The discovery of an arrowhead embedded in the Iceman's shoulder solves the mystery of how he died — an open question since his well-preserved corpse was discovered a decade ago.
The mummy was discovered in a glacier in the Tyrolean Alps on the Italian-Austrian border in 1991.

South Korean slams Japanese 'distortion'
HANOI — South Korean Foreign Minister Han Seung-soo yesterday warned that Japan's "distortion" of its history textbooks, which critics say whitewash World War II atrocities, would hurt bilateral relations.

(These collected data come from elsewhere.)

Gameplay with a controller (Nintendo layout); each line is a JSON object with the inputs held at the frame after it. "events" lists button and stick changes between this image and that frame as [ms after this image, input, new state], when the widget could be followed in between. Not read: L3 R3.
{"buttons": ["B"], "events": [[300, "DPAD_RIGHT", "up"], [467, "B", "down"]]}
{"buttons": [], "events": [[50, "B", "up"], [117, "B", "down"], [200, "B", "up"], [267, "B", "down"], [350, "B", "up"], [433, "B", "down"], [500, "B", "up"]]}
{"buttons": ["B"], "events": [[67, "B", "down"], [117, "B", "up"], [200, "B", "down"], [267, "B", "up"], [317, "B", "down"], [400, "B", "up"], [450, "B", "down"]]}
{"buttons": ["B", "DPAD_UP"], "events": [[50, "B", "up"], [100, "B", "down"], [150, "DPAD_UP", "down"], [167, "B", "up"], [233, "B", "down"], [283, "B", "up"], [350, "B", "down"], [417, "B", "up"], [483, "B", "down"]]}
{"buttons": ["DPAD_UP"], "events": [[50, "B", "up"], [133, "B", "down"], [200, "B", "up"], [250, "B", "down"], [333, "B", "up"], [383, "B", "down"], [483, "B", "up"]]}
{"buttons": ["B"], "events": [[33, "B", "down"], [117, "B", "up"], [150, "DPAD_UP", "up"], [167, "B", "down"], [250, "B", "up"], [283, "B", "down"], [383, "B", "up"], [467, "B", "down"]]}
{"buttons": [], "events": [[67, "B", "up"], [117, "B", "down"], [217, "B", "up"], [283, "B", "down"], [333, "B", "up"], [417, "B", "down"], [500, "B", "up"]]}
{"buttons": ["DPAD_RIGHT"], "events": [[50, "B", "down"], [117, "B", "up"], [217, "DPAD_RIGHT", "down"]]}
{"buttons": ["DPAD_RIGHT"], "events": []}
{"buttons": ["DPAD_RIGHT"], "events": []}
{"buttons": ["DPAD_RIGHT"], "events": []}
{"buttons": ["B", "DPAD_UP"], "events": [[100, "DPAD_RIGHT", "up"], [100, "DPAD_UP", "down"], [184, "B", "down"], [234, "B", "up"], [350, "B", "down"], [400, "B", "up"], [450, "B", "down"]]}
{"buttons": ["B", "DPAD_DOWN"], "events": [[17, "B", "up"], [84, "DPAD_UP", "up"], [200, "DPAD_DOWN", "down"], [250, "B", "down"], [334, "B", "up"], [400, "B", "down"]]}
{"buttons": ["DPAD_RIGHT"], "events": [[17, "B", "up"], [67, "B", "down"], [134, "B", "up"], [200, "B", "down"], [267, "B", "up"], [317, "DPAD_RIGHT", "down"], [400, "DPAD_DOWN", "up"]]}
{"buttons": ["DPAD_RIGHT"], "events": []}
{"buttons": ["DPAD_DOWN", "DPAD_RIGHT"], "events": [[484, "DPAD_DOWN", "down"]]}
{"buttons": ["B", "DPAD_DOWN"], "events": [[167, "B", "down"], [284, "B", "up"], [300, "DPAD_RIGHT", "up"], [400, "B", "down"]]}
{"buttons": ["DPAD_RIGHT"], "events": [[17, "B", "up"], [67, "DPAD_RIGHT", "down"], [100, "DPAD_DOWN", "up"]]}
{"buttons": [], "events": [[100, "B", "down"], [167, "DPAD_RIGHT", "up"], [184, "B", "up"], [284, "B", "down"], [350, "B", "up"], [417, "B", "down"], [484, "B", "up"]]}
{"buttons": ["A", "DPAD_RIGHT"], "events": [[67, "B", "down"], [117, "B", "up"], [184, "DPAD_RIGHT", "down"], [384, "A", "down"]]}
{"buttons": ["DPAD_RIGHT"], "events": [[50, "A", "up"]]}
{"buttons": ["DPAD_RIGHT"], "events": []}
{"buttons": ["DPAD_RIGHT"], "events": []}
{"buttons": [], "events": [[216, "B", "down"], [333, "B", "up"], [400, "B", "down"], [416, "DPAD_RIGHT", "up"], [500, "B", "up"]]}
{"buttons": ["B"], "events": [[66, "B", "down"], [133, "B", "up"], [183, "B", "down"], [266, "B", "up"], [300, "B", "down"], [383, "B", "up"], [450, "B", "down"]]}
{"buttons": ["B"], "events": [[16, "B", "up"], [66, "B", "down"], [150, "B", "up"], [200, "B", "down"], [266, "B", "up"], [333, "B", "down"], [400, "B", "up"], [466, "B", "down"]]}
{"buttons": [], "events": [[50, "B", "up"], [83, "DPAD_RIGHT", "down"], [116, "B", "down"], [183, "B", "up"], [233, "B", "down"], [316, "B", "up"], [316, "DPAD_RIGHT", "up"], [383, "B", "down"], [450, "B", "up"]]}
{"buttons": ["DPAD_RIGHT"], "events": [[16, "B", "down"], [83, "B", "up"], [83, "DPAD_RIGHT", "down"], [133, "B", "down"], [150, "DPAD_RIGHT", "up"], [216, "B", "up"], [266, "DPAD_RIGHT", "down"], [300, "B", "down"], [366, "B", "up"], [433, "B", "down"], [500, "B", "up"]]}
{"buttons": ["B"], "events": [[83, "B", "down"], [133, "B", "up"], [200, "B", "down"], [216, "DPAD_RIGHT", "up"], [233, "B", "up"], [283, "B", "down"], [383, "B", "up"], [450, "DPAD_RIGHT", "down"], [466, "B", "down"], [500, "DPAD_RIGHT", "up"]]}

In a meeting with Japanese Foreign Minister Makiko Tanaka on the sidelines of an Association of Southeast Asian Nations forum here, Mr. Han also urged Japanese leaders to cancel a visit to a shrine honoring Japan's war dead, including convicted war criminals.

Sri Lankan airport reopens after attack
COLOMBO, Sri Lanka — This country's only international airport reopened yesterday, one day after a suicide attack by Tamil Tiger rebels that left 20 dead, destroyed passenger jets and closed the airport.
President Chandrika Kumaratunga, facing growing opposition to her rule, appealed for political support to end the ethnic war.